PASSAGE:
++++++
Why Pakistan Is Under-Explored Compared to Chile and Peru (And What That Means for Anyone Paying Attention)
Chile spent roughly $720 million on mineral exploration in 2023. Pakistan spent under $20 million. Same planet, same rocks, wildly different numbers.
I keep coming back to this stat because it explains almost everything wrong (and everything exciting) about mining in this country. We're sitting on what the government estimates at $6 trillion in mineral wealth. And yet, when a Canadian junior wants to drill, nine out of ten times they're booking a flight to Santiago, not Islamabad.
Why?
The Geology Argument Doesn't Hold Up
First, let me kill the easy excuse. People say Chile and Peru are richer because the Andes are somehow geologically special. They're not — at least not in a way that excludes us.
The Chagai belt in Balochistan is part of the same Tethyan magmatic arc that produced Reko Diq. That arc runs from Turkey through Iran, into Pakistan, and continues all the way to Indonesia. It's the same family of porphyry copper-gold systems that built the Chilean economy. Reko Diq alone has reserves comparable to some of the largest deposits in the Atacama. Saindak has been producing copper since 2003.
And that's just one belt. The Himalayan suture zone running through Gilgit-Baltistan hosts pegmatites that are geochemically similar to the lithium-bearing pegmatites of Brazil's Minas Gerais. The Muslim Bagh ophiolite produces some of the highest-grade chromite on earth — 58% Cr2O3 in places, which is better than most Albanian or Turkish ore.
So the rocks aren't the problem. Honestly, in some belts our rocks are better. The problem is what's happened on top of them for the last fifty years.
++++++
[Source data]
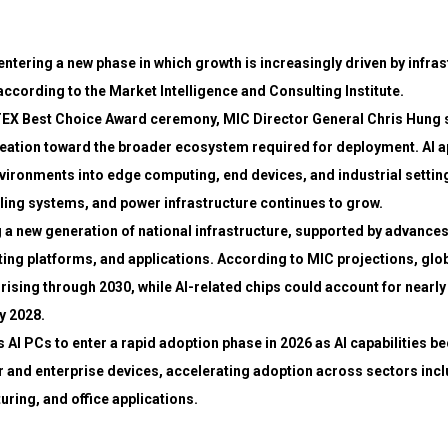
 entering a new phase in which growth is increasingly driven by infra
according to the Market Intelligence and Consulting Institute.
X Best Choice Award ceremony, MIC Director General Chris Hung s
ation toward the broader ecosystem required for deployment. AI ap
ironments into edge computing, end devices, and industrial settin
ling systems, and power infrastructure continues to grow.
 a new generation of national infrastructure, supported by advance
g platforms, and applications. According to MIC projections, glob
rising through 2030, while AI-related chips could account for nearly 
y 2028.
s AI PCs to enter a rapid adoption phase in 2026 as AI capabilities 
 and enterprise devices, accelerating adoption across sectors incl
ring, and office applications.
++++++
PROMPT 1: Condense the paragraph of the Pakistan mining article that begins "The Chagai belt in Balochistan" into a bulleted list, keeping its main facts.
PROMPT 2: Write out the Pakistan mining article word for word, starting at "So the rocks" and ending at "last fifty years.".

YOUR SOLUTION 1:
- The Chagai belt in Balochistan is part of the same Tethyan magmatic arc that produced Reko Diq.
- That arc runs from Turkey through Iran and Pakistan and on to Indonesia.
- It belongs to the same family of porphyry copper-gold systems that built Chile's economy.
- Reko Diq's reserves are comparable to some of the largest deposits in the Atacama.
- Saindak has produced copper since 2003.

YOUR SOLUTION 2:
So the rocks aren't the problem. Honestly, in some belts our rocks are better. The problem is what's happened on top of them for the last fifty years.